This wooden stair case build by The Wood Joint in Durban was a tricky one. The client was a committee member on the body corporate for a small block of flats in Durban. There were about 4 units in the block and the existing steel fire escape had rusted to a point where it was unsafe. So first we had to remove the steel structure. With a little help from my friends, we came in and chemical anchored stainless eyes into the wall on both sides above the steel platform you see in the pics. From there we rigged up some climbing equipment to be safe and started cutting sections out of the steel structure and lowering them slowly to the ground. We had to cut small sections as the steel was 10mm thick and we didn’t want to damage the walls, windows or doors on the way down. We managed to get most of it down in one day with a small piece remaining for day two. We battled slightly in getting the main support off as the sewage pipes had been installed after the steel so we had to cut the steel out around the pipes so as not to damage the pipes. In removing it we inadvertently damaged a corner of the wall as the rawl bolts there were quite large, rusted and pretty much part of the building by now. We patched that using structural grout which was hard and strong enough to support our main beam to.
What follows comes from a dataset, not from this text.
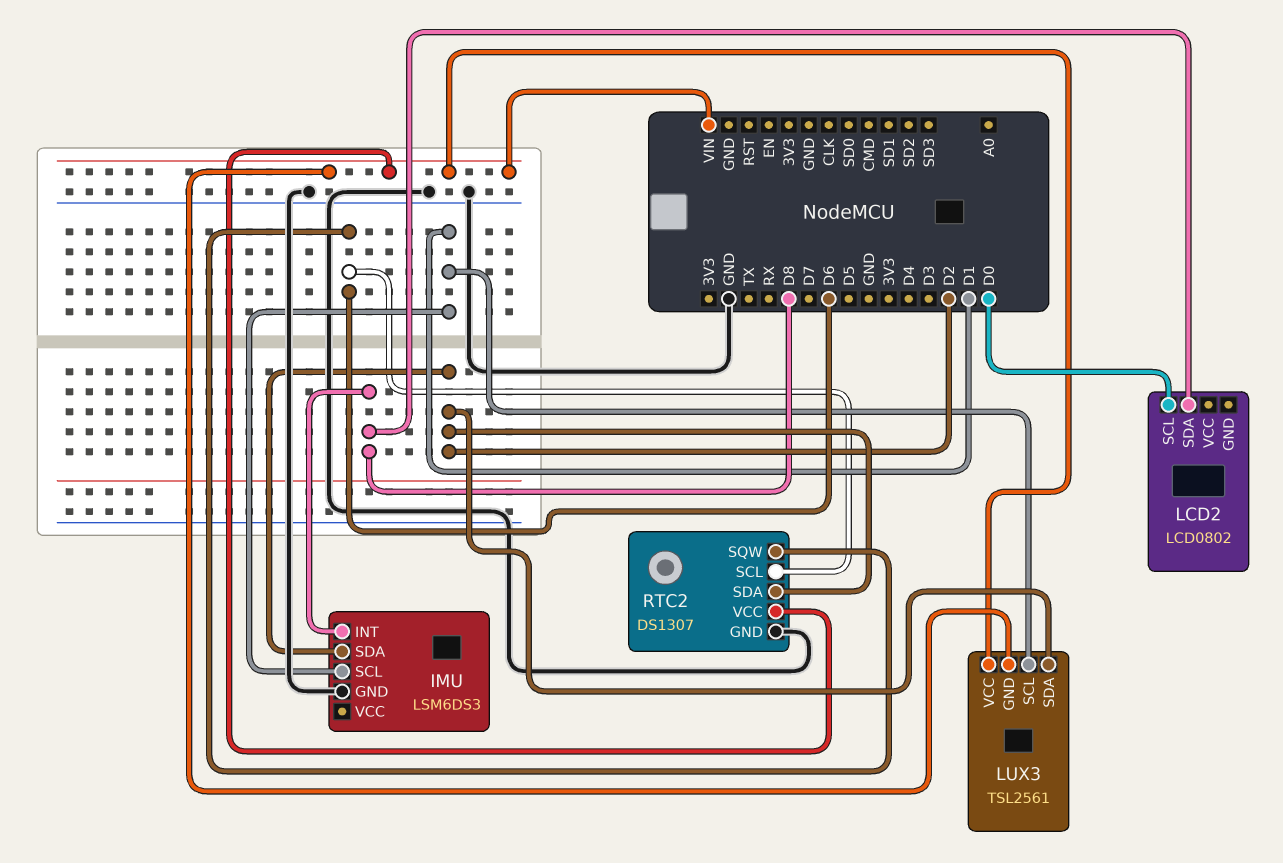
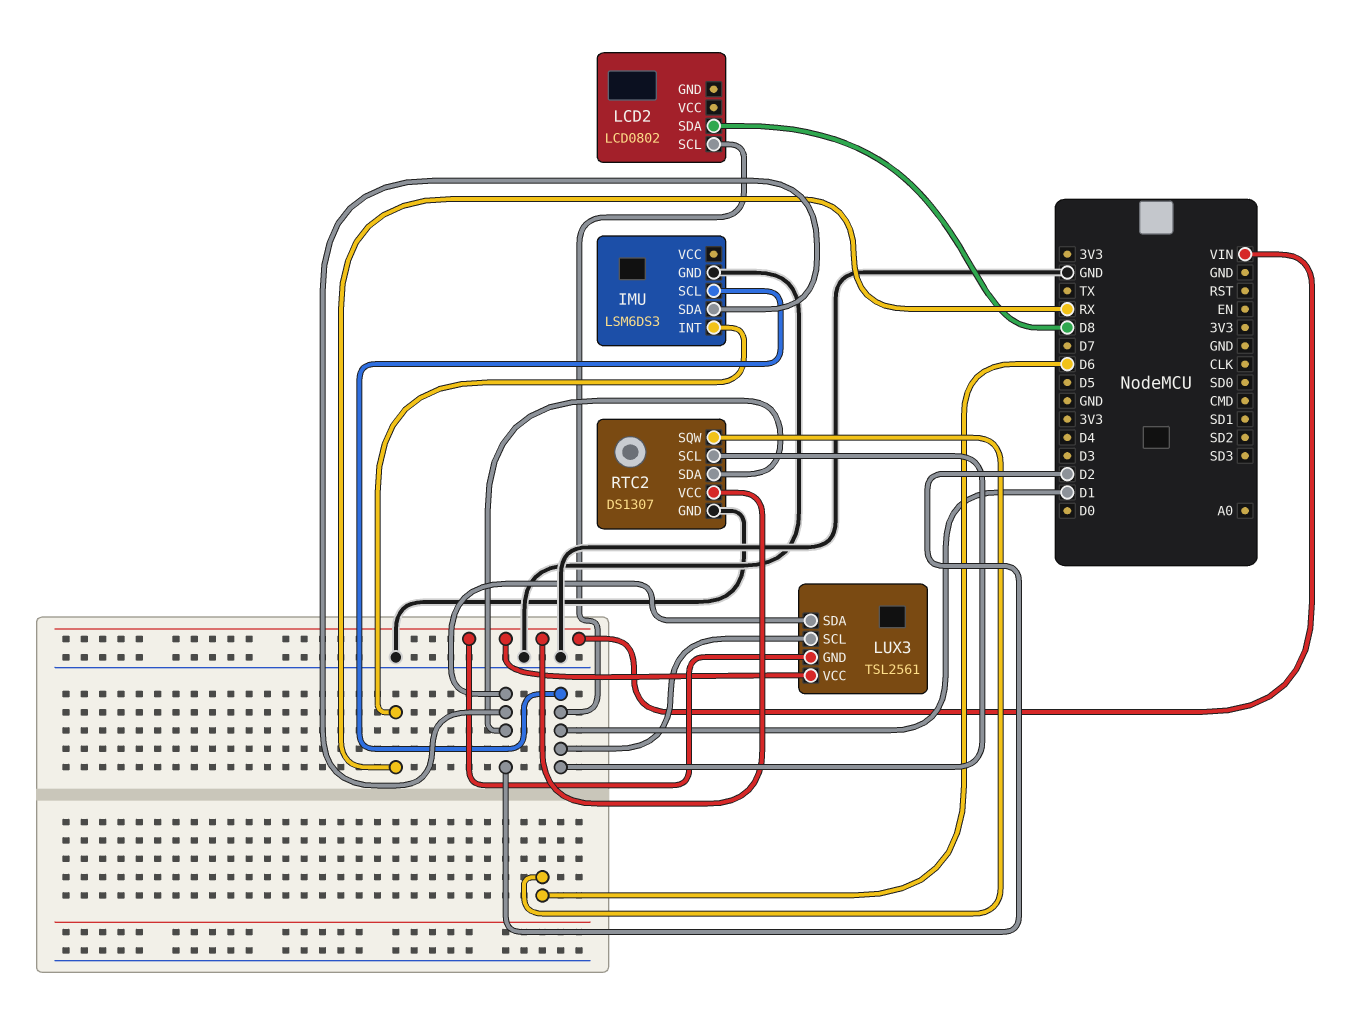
IMU pin INT: D8 -> RX
LCD2 pin SCL: D0 -> D1
RTC2 pin SCL: D6 -> D1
With the steel gone, we set out to build a wooden stair case and landing that could act as a fire escape. The small landing part was easier enough and we canter levered it so as to keep our posts out of the way below for parking. In these smaller blocks of flats in Durban space is very limited so posts need to be kept well out the way of parking space. Because we were canter levering it we needed to use 30 x 140 joists of balau rather than our normal 30 x 102 joists.
The stringers for the stairs were also tricky as we had to follow the original line of the stringers because there was a window beneath that we couldn’t cover and we could only protrude to the end of the wall without obstructing the driveway. This resulted in our stringers being placed at 45 degrees which resulted in our risers being of equal length to our runs or treads. It is not ideal as it makes the stairs very steep but we had no option due to space and height. We were a total of about 4m in the air to the landing.
The treads went on alright, the balustrade too and we had to join the stringer on the outside with two independent posts to ground to support it as the timber we could get wasn’t long enough to run the full length of the stringer.
We went back there a year or two later as one of the treads had popped a screw. Sometimes the timber moves more than one wants it to and breaks the screw off. We do however put additional back up screws in each piece we secure so they are safe in the event that one screw does break.